I have spent the last week traveling through five South Korean cities, speaking to college students and professors, security specialists, and non-governmental organization (NGO) representatives. I have met few people who believe that the Bush administration is serious when it says it is prepared to cut a deal with the current leadership in Pyongyang. Frankly speaking, I was not surprised. At a recent Pacific Forum conference on U.S.-ROK relations, I asked a group of about 40 American, Korean, Chinese, and Japanese regional specialists how many believed that the Bush administration was actually pursuing regime change and would not negotiate with Kim Jong-il under any circumstances. More than 90% raised their hands; this despite the fact that it is the stated position of the Bush administration, reiterated by President Bush, Secretary Rice, and yes, even by John Bolton, that it does not seek regime change in North Korea.
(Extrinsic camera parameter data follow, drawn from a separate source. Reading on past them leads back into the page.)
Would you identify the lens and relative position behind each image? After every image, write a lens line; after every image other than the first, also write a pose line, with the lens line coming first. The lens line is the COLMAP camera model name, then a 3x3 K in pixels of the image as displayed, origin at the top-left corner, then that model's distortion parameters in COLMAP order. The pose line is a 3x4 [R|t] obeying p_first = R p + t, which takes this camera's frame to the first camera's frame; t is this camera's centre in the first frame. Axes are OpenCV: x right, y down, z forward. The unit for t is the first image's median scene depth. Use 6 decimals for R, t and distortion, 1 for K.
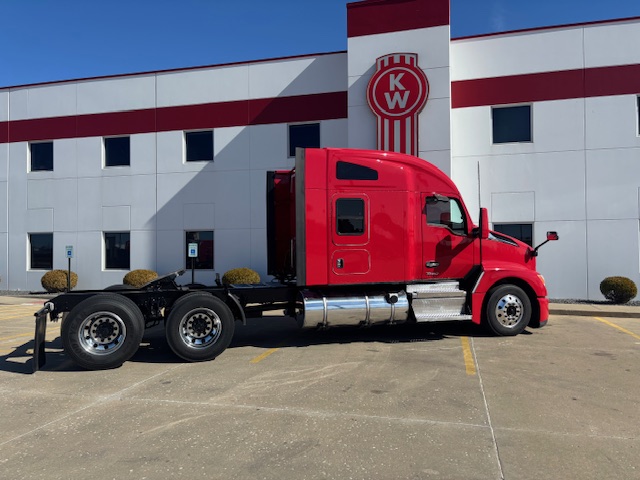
lens RADIAL K [[473.1, 0, 326.0], [0, 473.1, 242.5], [0, 0, 1]] dist [0.025429, -0.008171]
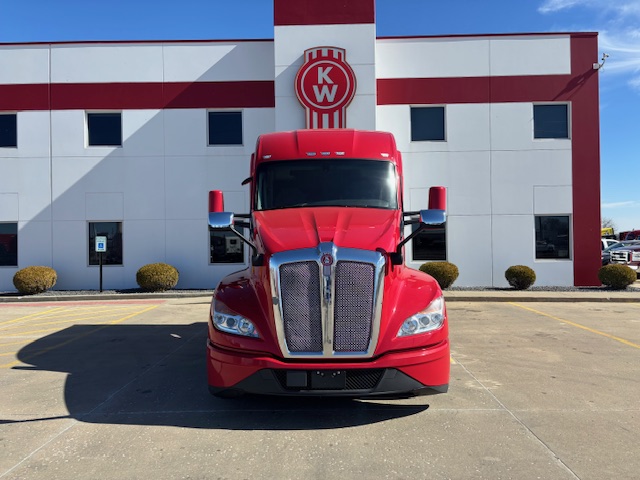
lens RADIAL K [[471.5, 0, 319.3], [0, 471.5, 239.1], [0, 0, 1]] dist [0.052000, -0.050479]
pose [[0.972940, -0.003533, 0.231032, -0.096212], [0.001603, 0.999962, 0.008542, -0.000065], [-0.231053, -0.007941, 0.972909, 0.023314]]
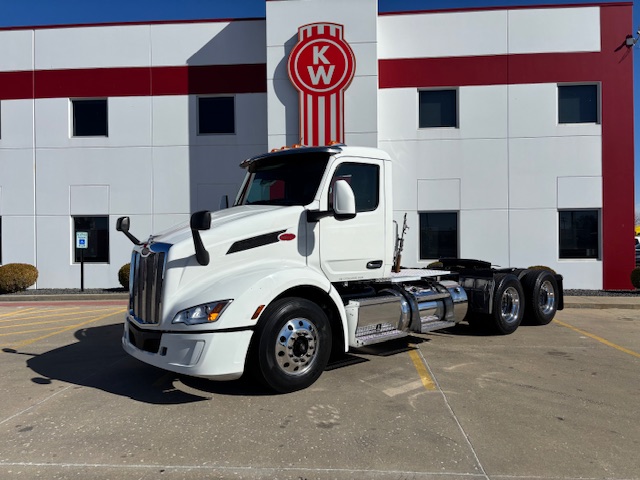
lens RADIAL K [[470.6, 0, 320.8], [0, 470.6, 238.5], [0, 0, 1]] dist [0.059210, -0.061111]
pose [[0.984069, -0.001527, 0.177780, -0.013665], [-0.001016, 0.999898, 0.014211, 0.001233], [-0.177783, -0.014166, 0.983968, 0.099531]]
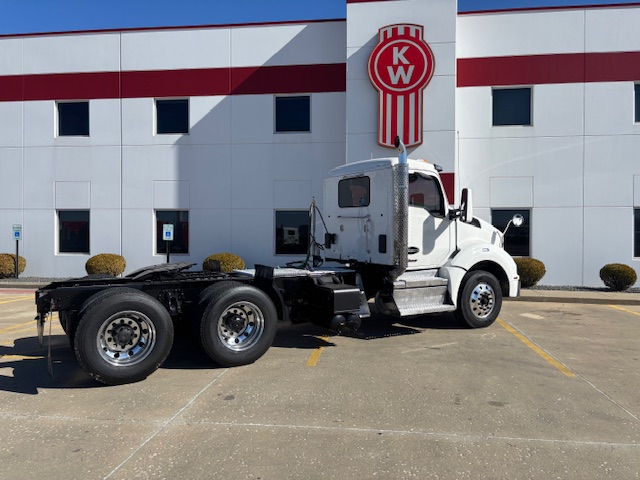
lens RADIAL K [[472.7, 0, 322.2], [0, 472.7, 235.8], [0, 0, 1]] dist [0.050465, -0.045504]
pose [[0.991610, 0.010255, 0.128856, -0.122417], [-0.012839, 0.999733, 0.019236, 0.002049], [-0.128624, -0.020729, 0.991477, 0.080867]]
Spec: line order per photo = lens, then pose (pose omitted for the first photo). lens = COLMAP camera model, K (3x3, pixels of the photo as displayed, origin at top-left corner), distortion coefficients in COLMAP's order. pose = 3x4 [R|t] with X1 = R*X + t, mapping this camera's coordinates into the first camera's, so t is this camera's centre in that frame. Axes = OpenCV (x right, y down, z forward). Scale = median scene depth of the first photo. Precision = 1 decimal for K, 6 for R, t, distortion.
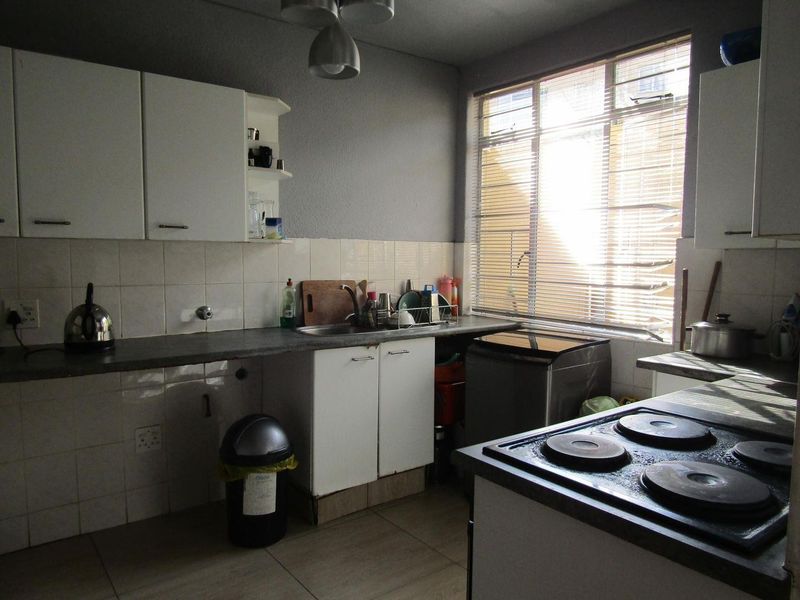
lens RADIAL K [[577.8, 0, 400.0], [0, 577.8, 300.0], [0, 0, 1]] dist [-0.000636, -0.000593]
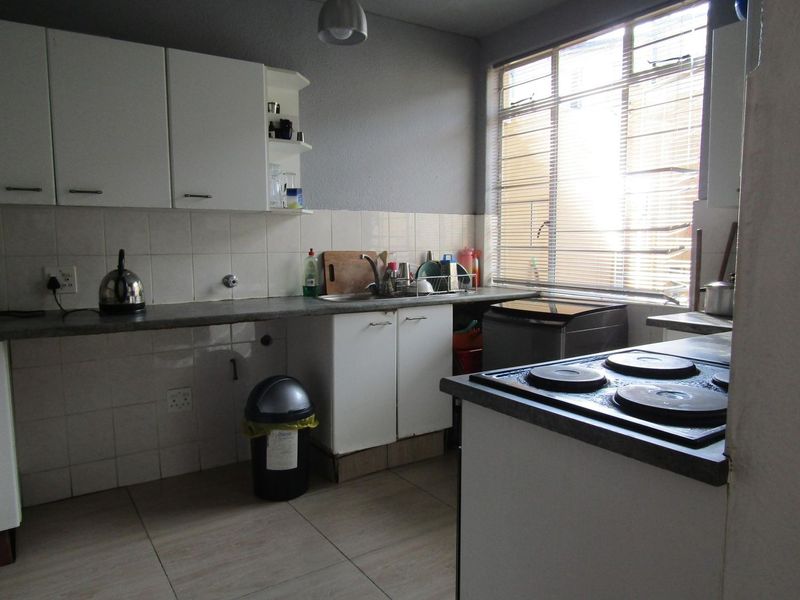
lens RADIAL K [[577.8, 0, 400.0], [0, 577.8, 300.0], [0, 0, 1]] dist [-0.000636, -0.000593]
pose [[0.998014, -0.006495, -0.062649, 0.033968], [0.007756, 0.999772, 0.019912, 0.038334], [0.062505, -0.020358, 0.997837, -0.025775]]
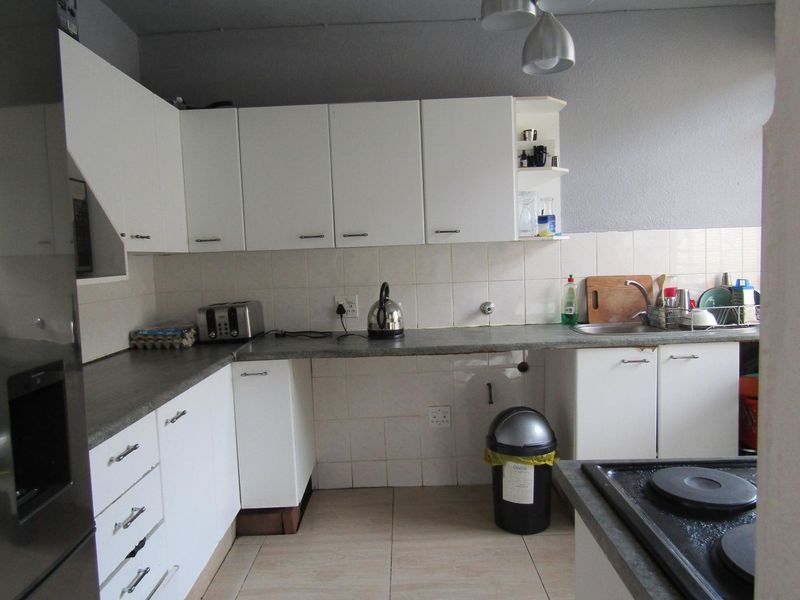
lens RADIAL K [[577.8, 0, 400.0], [0, 577.8, 300.0], [0, 0, 1]] dist [-0.000636, -0.000593]
pose [[0.791970, 0.010447, -0.610470, 0.195240], [-0.002971, 0.999908, 0.013258, -0.006781], [0.610552, -0.008687, 0.791928, 0.041815]]
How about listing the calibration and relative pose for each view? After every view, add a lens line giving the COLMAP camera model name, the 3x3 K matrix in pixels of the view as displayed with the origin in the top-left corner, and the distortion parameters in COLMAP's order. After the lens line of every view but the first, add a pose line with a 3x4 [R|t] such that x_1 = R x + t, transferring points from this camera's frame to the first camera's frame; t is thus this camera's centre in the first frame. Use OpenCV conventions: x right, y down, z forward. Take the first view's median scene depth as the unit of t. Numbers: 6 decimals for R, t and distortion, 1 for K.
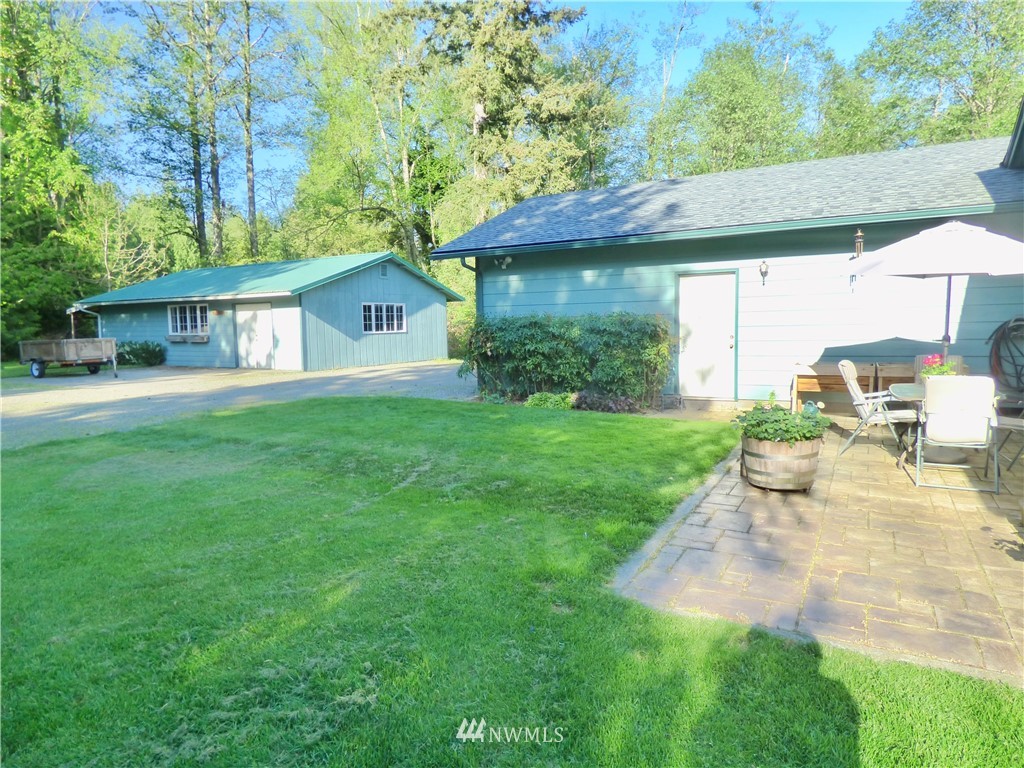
lens RADIAL K [[643.8, 0, 512.0], [0, 643.8, 384.0], [0, 0, 1]] dist [0.031023, -0.040858]
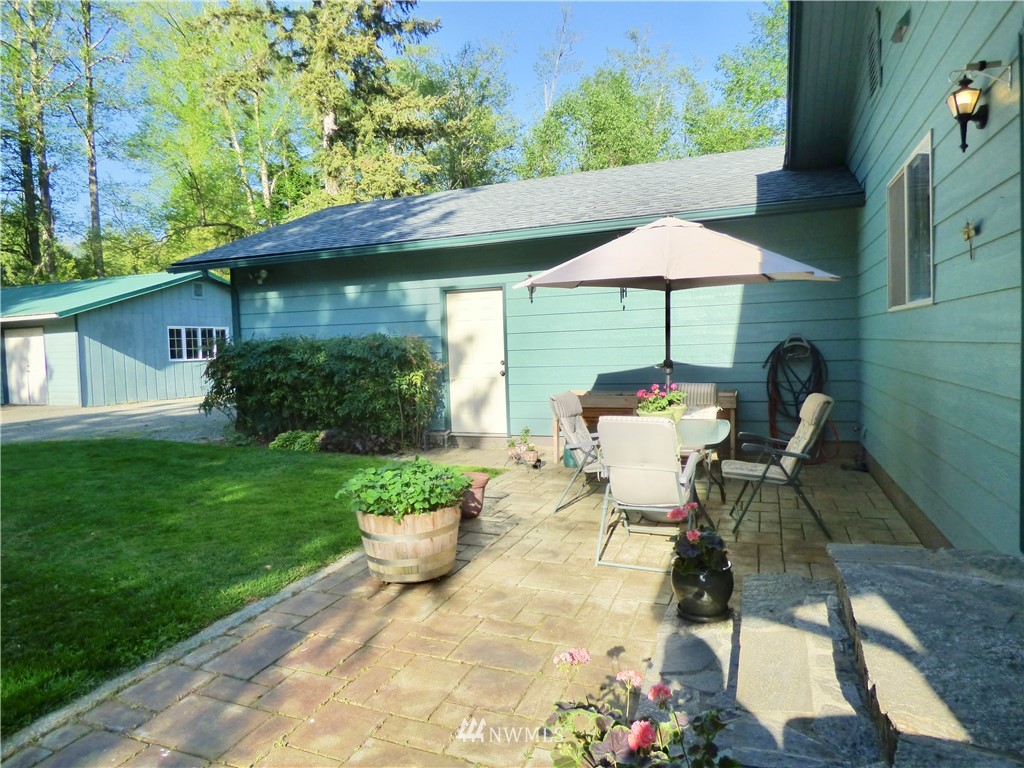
lens RADIAL K [[637.3, 0, 512.0], [0, 637.3, 384.0], [0, 0, 1]] dist [0.037416, -0.026231]
pose [[0.993196, -0.015422, 0.115428, 0.129887], [0.019717, 0.999152, -0.036159, -0.006774], [-0.114772, 0.038189, 0.992658, 0.080951]]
The repeated personal attacks against a leader who demands to be treated as a deity in his own country leads both the man on the street (especially in Korea) and the seasoned security analyst alike to the same conclusion; Washington's aim is to drive North Korea away from the negotiating table. This makes gaining an international consensus (and building the public support needed in democracies such as South Korea to sustain a bilateral relationship) increasingly difficult to achieve. How this serves America's immediate, much less long term national security interest is difficult to understand.
If the President truly wants a diplomatic solution he must surround himself with true diplomats . . . and he must speak and act diplomatically. Otherwise he will not only lose the diplomatic stand-off with North Korea but will lose the hearts and minds of the South Korean people as well.
P.S.: I was among the 10 percent who did not raise their hand. I still believe that the Bush administration is prepared to "hold its nose and deal with Pyongyang," as many are advising it to do. But I am finding it increasingly difficult to convince even myself, much less anyone else, that this is really true.